> _TASK BRIEF_:
Your answer should be only the lines below from the one with "staining of urothelial" to the one with "histopathology image reveals", repeated exactly, ends included.
** Opening ENTRIES PROVIDED block **
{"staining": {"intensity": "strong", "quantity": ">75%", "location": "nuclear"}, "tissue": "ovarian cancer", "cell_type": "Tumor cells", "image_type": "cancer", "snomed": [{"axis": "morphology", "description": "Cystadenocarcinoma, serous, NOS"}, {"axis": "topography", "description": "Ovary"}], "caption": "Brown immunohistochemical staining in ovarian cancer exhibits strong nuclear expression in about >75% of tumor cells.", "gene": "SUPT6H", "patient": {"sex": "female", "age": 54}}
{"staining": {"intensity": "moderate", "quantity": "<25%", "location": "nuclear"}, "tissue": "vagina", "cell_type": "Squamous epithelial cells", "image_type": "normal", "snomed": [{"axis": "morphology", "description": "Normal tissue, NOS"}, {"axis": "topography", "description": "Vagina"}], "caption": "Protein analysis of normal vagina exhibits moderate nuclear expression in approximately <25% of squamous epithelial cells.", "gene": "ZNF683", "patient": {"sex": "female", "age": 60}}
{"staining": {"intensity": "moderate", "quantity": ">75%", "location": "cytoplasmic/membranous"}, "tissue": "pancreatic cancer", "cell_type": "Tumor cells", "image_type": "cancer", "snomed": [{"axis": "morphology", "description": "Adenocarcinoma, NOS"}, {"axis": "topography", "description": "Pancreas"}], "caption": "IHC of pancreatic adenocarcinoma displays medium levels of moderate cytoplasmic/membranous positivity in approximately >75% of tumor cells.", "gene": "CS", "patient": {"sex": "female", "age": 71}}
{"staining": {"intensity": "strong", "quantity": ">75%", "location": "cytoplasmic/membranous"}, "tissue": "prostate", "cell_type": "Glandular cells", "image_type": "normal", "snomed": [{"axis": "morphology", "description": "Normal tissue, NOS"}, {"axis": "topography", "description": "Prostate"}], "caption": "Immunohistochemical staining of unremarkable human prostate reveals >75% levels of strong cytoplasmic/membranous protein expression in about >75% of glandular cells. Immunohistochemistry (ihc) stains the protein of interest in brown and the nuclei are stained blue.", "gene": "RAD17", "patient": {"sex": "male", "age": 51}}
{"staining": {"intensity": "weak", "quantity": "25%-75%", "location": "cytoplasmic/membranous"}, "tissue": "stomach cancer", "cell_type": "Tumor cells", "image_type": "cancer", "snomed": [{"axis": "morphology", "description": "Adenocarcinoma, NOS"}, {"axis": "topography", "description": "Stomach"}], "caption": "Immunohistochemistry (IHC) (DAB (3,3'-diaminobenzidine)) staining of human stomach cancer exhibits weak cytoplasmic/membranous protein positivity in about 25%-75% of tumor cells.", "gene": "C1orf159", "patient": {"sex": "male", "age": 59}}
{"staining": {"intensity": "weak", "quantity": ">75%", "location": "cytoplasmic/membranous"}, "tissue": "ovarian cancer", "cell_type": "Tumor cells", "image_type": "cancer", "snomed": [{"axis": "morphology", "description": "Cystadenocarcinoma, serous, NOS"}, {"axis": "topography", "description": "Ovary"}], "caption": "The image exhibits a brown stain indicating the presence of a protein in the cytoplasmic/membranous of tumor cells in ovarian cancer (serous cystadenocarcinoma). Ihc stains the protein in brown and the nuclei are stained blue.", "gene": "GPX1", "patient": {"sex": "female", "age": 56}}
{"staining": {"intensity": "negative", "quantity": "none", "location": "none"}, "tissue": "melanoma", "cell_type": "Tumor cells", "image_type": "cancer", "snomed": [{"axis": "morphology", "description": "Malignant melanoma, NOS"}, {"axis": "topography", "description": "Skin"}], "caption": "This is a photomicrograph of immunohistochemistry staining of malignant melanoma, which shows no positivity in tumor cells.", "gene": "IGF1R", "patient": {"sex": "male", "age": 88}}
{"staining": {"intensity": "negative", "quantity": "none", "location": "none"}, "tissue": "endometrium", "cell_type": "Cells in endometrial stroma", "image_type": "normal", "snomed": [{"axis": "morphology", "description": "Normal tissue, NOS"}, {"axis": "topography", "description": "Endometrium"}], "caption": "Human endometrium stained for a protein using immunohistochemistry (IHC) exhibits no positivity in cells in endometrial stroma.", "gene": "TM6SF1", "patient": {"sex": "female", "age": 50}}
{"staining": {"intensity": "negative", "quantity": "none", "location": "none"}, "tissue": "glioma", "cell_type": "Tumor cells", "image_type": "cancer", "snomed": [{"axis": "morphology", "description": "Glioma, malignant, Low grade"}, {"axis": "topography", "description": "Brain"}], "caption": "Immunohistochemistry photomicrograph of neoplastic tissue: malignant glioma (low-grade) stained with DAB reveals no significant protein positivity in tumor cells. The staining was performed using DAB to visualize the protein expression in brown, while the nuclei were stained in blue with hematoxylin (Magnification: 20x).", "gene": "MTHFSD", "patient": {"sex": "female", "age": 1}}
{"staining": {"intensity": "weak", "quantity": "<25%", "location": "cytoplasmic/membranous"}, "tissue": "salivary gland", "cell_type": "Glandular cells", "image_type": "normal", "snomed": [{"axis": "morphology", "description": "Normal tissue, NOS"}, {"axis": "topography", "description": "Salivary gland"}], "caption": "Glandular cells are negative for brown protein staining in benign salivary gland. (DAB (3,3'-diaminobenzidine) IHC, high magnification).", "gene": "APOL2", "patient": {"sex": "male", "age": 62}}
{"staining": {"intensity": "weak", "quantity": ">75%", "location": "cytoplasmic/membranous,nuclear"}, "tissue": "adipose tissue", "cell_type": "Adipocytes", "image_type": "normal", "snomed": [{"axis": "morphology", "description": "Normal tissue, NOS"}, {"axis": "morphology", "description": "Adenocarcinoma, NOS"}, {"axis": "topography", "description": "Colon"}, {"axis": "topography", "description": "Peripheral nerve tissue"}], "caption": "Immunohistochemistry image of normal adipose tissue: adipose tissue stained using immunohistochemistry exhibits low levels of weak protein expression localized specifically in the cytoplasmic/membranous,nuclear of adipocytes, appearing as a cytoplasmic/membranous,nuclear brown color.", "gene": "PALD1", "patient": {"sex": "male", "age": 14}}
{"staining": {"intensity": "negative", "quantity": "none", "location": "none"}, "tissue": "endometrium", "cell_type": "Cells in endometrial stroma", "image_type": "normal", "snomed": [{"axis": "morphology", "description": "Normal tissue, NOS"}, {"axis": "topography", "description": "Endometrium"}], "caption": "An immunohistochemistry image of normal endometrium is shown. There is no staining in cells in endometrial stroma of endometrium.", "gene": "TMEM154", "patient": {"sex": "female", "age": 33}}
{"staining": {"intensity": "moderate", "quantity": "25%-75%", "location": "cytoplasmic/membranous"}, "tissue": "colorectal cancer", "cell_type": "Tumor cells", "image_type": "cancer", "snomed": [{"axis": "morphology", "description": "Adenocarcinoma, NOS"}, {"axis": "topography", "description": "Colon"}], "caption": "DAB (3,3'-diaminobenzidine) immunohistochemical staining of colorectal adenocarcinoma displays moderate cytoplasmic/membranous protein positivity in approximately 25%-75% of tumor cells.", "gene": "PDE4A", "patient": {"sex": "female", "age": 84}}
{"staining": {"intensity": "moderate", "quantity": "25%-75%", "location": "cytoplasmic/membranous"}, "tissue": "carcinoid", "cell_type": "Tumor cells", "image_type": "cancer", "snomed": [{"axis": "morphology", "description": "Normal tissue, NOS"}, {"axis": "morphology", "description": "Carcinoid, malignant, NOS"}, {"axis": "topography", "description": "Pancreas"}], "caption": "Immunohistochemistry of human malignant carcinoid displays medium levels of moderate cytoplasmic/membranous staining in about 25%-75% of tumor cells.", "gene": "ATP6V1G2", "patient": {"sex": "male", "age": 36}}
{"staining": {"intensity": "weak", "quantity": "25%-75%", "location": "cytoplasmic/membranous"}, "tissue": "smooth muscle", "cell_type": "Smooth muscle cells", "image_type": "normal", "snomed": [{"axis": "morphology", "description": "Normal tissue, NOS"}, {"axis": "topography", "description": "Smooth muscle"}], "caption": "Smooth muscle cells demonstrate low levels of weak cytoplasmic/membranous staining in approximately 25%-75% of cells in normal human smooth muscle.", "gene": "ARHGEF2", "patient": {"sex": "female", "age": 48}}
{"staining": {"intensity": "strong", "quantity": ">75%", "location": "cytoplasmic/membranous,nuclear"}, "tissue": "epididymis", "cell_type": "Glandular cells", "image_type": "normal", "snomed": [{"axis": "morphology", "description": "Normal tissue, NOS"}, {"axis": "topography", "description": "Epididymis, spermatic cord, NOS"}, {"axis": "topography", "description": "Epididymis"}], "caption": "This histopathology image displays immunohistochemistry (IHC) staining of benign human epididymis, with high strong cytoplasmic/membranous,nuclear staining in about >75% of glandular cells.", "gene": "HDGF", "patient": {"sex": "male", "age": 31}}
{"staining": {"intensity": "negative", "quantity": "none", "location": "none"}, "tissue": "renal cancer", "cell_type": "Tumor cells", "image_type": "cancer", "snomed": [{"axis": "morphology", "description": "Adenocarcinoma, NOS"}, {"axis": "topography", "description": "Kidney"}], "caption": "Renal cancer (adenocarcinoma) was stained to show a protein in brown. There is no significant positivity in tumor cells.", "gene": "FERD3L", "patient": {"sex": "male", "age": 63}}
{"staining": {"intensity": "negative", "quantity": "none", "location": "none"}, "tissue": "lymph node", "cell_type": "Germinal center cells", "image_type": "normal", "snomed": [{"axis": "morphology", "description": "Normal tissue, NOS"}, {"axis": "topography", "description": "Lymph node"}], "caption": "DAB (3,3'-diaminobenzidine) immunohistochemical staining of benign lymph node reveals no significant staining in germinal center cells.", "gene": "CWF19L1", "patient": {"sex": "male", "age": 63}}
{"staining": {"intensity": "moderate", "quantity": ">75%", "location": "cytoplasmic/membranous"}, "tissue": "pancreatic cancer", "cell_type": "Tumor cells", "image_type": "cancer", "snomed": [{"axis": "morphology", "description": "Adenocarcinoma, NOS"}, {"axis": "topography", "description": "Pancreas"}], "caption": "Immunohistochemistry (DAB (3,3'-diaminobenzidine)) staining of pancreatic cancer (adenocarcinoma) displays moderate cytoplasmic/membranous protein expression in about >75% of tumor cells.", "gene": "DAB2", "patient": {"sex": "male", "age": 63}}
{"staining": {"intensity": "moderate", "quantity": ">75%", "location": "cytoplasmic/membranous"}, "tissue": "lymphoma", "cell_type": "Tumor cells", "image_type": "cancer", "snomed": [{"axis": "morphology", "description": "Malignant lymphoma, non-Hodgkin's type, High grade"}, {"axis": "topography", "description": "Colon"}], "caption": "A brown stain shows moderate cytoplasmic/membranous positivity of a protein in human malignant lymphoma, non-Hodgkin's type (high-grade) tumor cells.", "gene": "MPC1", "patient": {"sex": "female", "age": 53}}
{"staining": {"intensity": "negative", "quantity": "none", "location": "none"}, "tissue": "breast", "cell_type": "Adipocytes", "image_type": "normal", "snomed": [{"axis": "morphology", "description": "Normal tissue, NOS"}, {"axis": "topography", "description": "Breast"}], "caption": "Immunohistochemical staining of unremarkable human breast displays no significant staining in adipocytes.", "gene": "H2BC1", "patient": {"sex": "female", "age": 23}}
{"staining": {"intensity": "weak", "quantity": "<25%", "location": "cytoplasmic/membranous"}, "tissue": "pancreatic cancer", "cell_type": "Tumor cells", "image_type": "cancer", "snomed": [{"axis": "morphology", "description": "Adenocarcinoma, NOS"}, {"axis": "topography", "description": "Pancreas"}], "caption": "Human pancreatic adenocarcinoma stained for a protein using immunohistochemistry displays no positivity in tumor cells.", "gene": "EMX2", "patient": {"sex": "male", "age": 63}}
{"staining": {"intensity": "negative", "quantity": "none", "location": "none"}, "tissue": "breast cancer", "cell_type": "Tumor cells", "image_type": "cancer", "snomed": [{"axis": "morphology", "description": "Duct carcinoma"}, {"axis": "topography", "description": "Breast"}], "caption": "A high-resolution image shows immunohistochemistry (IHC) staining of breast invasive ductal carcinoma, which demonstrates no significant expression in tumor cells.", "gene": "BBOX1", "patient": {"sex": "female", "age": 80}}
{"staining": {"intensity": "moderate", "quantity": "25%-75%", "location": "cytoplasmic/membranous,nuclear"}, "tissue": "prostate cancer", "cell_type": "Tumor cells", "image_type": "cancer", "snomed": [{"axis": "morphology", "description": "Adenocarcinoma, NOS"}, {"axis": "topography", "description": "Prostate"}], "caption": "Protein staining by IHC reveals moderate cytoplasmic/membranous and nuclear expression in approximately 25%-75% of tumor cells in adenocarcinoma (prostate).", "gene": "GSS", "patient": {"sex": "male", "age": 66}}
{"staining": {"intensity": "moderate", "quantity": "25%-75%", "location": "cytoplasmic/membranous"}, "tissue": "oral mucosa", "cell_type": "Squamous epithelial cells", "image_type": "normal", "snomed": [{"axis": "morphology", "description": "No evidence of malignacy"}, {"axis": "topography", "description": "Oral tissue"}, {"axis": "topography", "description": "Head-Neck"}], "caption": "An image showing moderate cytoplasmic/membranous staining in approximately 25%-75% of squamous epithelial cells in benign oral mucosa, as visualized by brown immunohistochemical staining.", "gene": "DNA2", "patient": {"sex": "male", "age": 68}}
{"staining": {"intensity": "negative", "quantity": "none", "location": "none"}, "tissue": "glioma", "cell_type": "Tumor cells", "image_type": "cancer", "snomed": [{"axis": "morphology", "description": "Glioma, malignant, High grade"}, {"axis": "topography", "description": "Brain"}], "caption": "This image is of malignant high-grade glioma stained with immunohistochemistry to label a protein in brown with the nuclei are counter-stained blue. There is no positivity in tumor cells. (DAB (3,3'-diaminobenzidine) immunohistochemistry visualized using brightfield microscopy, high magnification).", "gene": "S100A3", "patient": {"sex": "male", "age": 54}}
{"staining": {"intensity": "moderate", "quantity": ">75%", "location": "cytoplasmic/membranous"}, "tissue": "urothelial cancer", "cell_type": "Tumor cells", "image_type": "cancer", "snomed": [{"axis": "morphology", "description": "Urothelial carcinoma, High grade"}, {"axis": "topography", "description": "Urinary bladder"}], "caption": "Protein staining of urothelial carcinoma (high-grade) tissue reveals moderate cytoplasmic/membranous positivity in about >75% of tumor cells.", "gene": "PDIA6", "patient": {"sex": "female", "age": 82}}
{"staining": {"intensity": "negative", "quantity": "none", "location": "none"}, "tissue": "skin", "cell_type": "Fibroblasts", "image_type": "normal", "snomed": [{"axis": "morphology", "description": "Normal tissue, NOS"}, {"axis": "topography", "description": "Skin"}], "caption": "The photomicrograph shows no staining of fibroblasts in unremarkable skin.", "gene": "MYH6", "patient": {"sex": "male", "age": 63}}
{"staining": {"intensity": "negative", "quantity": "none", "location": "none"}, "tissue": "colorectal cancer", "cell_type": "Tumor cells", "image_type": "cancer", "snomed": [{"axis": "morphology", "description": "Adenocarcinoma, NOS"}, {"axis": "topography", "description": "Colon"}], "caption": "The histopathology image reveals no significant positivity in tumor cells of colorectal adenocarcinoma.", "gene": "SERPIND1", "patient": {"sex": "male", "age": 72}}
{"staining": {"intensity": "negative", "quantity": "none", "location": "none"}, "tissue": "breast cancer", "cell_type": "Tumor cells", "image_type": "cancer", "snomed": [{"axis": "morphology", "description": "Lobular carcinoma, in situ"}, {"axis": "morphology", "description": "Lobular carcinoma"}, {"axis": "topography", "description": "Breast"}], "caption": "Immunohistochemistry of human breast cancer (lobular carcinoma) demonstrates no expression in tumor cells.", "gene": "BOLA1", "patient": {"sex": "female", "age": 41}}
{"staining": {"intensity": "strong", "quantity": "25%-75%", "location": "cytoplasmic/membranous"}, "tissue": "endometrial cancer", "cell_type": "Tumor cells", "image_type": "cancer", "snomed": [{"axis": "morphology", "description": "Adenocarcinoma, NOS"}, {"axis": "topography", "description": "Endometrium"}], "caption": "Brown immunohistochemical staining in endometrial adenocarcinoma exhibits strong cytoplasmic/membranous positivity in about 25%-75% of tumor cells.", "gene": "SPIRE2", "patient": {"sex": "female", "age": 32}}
** Closing ENTRIES PROVIDED block **
> _SOLUTION FOR THIS TASK_:
{"staining": {"intensity": "moderate", "quantity": ">75%", "location": "cytoplasmic/membranous"}, "tissue": "urothelial cancer", "cell_type": "Tumor cells", "image_type": "cancer", "snomed": [{"axis": "morphology", "description": "Urothelial carcinoma, High grade"}, {"axis": "topography", "description": "Urinary bladder"}], "caption": "Protein staining of urothelial carcinoma (high-grade) tissue reveals moderate cytoplasmic/membranous positivity in about >75% of tumor cells.", "gene": "PDIA6", "patient": {"sex": "female", "age": 82}}
{"staining": {"intensity": "negative", "quantity": "none", "location": "none"}, "tissue": "skin", "cell_type": "Fibroblasts", "image_type": "normal", "snomed": [{"axis": "morphology", "description": "Normal tissue, NOS"}, {"axis": "topography", "description": "Skin"}], "caption": "The photomicrograph shows no staining of fibroblasts in unremarkable skin.", "gene": "MYH6", "patient": {"sex": "male", "age": 63}}
{"staining": {"intensity": "negative", "quantity": "none", "location": "none"}, "tissue": "colorectal cancer", "cell_type": "Tumor cells", "image_type": "cancer", "snomed": [{"axis": "morphology", "description": "Adenocarcinoma, NOS"}, {"axis": "topography", "description": "Colon"}], "caption": "The histopathology image reveals no significant positivity in tumor cells of colorectal adenocarcinoma.", "gene": "SERPIND1", "patient": {"sex": "male", "age": 72}}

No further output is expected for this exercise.